╭─ Excerpted passage

Jeffrey Brandt: Thank you Monica.
Monica Bay: Before we get started, we would like to thank our sponsor, Thomson Reuters. Its demystifying Artificial Intelligence will be done in seven single steps. AI will create change, but managing change doesn’t just happen. Visit legalsolutions.com/ai to learn more.
Let’s start with your job in West Virginia and your role at PinHawk Law.
Jeffrey Brandt: Well, I am the Chief Information Officer at Jackson Kelly. We are a regional law firm about 200 attorneys, 12 offices, domestic US, pretty full-featured practice, pretty much anything that deals with technology, plugs, data, it is ultimately my responsibility.
On the PinHawk side my role is the editor of the Law Technology Daily Digest. It’s a pre-newsletter that comes out. I believe our subscribership is somewhere 16,000-17,000 people at this point. I take a number of different sources of materials, about 500 different news sources and identify the top news articles and write some commentary and highlights each day.
Monica Bay: How do you mix those two?
Jeffrey Brandt: Well, it’s funny actually. I started doing the PinHawk when I was consulting, had my own private consulting practice, and so for me, it was a fun thing to do and actually served as a marketing vehicle for me.
But, today, when I joined, I was asked to join Jackson Kelly part of what they knew me from was the PinHawk and the Digest and so on.
So, I talked to them about how we were going to deal with that whether I needed to turn it over to a different editor and they said, well, we really would like you to continue. We think that there is a lot of value and you reviewing those 500 sources of news every day, in terms of looking at strategically and tactically how to best move Jackson Kelly forward.
So, it’s been quite a ride, it’s been a fun thing to do and Jackson Kelly has fully endorsed and so I continue to do that. I get up at 5:00 – 5:30 in the morning. I get the newsletter out and come to work to my real job.

╰─
╭─ Record set

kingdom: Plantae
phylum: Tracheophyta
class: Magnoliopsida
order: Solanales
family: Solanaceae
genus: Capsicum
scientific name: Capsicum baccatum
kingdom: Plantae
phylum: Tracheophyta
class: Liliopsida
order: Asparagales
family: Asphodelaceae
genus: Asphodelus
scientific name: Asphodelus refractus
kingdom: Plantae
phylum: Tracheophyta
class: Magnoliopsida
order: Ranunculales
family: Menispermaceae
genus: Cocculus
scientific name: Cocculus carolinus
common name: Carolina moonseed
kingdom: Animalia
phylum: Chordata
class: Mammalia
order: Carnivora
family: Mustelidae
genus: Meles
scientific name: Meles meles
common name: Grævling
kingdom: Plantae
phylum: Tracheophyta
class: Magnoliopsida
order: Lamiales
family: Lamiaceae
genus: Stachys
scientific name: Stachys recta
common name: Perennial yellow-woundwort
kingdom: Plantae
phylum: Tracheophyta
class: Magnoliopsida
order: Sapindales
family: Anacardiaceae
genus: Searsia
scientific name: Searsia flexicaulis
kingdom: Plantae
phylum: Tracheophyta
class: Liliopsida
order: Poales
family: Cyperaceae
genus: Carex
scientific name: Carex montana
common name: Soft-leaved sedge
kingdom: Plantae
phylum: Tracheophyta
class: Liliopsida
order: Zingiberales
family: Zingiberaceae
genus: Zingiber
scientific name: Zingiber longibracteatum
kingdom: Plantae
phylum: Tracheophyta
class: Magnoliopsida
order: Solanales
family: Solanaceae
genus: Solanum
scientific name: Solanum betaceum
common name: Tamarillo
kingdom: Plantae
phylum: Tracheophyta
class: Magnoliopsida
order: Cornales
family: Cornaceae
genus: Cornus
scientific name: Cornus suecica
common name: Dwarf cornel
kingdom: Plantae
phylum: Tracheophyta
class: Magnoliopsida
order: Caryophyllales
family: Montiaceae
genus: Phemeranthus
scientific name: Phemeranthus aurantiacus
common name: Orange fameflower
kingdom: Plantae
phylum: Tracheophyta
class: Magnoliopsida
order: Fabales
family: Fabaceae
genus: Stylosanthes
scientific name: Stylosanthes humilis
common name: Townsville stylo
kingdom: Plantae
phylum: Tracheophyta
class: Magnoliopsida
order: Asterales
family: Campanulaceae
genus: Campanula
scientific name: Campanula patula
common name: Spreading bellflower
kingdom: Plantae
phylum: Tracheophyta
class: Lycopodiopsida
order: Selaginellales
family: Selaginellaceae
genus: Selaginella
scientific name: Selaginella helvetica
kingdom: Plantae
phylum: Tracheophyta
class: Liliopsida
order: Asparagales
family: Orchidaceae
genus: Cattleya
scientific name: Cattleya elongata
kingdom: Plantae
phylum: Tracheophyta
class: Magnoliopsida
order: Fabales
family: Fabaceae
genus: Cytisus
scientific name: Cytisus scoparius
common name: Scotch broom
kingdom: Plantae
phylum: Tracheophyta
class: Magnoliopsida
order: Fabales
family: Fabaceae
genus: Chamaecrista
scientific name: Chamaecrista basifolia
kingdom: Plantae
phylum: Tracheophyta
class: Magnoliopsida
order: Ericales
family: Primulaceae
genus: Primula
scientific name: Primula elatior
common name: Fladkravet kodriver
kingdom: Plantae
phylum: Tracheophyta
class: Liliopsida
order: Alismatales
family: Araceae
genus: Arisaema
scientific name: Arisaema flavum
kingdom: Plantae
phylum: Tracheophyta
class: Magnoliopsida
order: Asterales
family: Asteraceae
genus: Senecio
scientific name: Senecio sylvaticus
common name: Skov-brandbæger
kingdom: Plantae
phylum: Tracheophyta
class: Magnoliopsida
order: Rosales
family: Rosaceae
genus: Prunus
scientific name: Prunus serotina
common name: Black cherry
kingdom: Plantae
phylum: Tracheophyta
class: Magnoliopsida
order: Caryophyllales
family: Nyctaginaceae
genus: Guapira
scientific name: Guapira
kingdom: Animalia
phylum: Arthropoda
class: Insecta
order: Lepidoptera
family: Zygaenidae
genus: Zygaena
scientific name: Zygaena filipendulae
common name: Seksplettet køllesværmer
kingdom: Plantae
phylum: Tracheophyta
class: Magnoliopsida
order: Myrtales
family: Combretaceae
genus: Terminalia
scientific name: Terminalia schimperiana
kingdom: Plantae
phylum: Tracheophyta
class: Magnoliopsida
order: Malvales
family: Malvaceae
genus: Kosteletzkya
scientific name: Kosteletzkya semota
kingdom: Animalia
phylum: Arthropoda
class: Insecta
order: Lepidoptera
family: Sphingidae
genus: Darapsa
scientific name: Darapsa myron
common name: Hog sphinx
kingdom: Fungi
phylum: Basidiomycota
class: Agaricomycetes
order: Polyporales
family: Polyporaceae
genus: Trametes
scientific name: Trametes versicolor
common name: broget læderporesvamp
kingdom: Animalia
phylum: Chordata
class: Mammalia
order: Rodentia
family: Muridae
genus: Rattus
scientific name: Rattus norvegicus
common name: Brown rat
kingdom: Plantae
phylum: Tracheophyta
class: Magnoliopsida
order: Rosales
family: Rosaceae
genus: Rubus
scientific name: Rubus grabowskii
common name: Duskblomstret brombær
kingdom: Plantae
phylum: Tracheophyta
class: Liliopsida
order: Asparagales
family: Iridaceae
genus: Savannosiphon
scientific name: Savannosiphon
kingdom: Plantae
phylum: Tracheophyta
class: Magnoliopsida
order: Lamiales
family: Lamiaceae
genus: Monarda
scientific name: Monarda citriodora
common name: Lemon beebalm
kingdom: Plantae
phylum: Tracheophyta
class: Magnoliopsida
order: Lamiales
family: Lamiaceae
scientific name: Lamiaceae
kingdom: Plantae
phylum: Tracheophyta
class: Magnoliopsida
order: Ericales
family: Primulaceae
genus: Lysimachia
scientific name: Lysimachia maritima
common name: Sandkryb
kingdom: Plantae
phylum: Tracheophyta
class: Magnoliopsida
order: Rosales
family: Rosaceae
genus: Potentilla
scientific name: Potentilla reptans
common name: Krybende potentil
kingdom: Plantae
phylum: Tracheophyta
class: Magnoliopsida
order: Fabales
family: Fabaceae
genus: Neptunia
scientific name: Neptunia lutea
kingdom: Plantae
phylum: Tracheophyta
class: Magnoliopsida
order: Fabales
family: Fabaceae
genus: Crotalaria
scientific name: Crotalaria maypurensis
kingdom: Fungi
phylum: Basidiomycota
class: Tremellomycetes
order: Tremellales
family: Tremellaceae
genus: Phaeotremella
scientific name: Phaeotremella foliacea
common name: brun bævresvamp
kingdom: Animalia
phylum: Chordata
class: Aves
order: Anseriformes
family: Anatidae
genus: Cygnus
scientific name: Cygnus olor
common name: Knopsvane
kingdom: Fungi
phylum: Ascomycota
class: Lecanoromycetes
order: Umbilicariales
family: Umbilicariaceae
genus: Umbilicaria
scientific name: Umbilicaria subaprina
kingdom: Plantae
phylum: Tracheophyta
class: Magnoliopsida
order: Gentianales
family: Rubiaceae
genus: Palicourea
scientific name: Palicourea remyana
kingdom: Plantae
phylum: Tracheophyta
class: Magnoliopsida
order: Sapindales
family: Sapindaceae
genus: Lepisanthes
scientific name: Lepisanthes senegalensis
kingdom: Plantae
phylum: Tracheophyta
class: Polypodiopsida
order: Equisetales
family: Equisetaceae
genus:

╰─

◆ Exercise requirements: Repeat the part of the interview starting with "Monica Bay: Before" and going on through "to learn more.", word for word.

◆ Full response:
Monica Bay: Before we get started, we would like to thank our sponsor, Thomson Reuters. Its demystifying Artificial Intelligence will be done in seven single steps. AI will create change, but managing change doesn’t just happen. Visit legalsolutions.com/ai to learn more.